Il existe un fait d'évidence qui semble tout à fait moral, c'est qu'un homme est toujours la proie de ses vérités. Une fois reconnues, il ne saurait s'en détacher. Il faut bien payer un peu."
Ah au fait j'y pense soudainement, le premier tour est prévu dimanche prochain le 22 avril et le second normalement, ce sera le 6 mai. Et "le pire n'est jamais sûr".

*Le mythe de Sisyphe

7.4.12

2nd round: la Pen vs. Melenchon ?

à l'impossible nul n'est tenu
ou
I would prefer not to
Certes, mais ..................................................................
..................................................................................
..................................................................................

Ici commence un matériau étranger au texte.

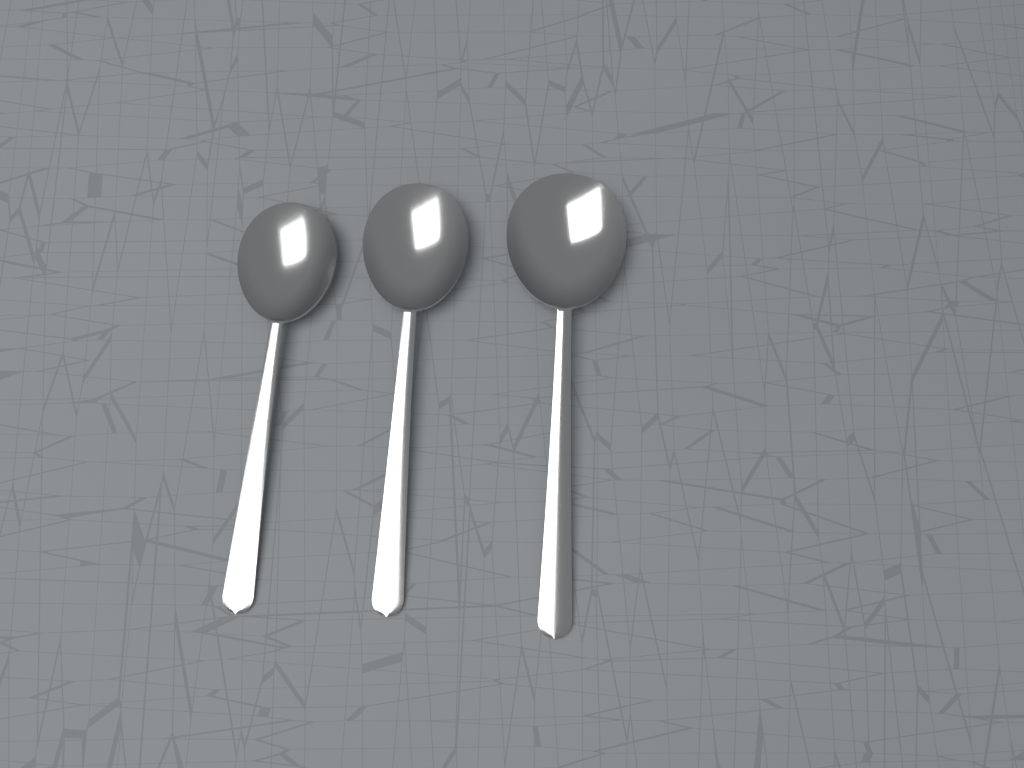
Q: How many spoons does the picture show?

et aussi : en Avril ne te découvre pas d'un fil
aux abris!
et encore, in Aprile*: "Sono pronto, sono quasi pronto"


*Nanni Moretti

à chaque heure suffit sa pen

Le 11 janvier dernier (déjà! comme le temps passe) j'ai publié sur ce blog un article -qui m'a valu quelques retours (!) roboratifs-, sous le titre: "la Pen, présidente de la R.F.! oui, c'est possible". Je ne fais aujourd'hui que répéter: Oui, étant donné l'excellente campagne que mène Nicolas Sarkozy et les "qualités particulières" du candidat (se référer notammnent à l'article qui précède), il est possible, c'est une éventualité parfaitement envisageable, que la pen soit présente au deuxième tour de l'élection présidentielle. Persiste et signe.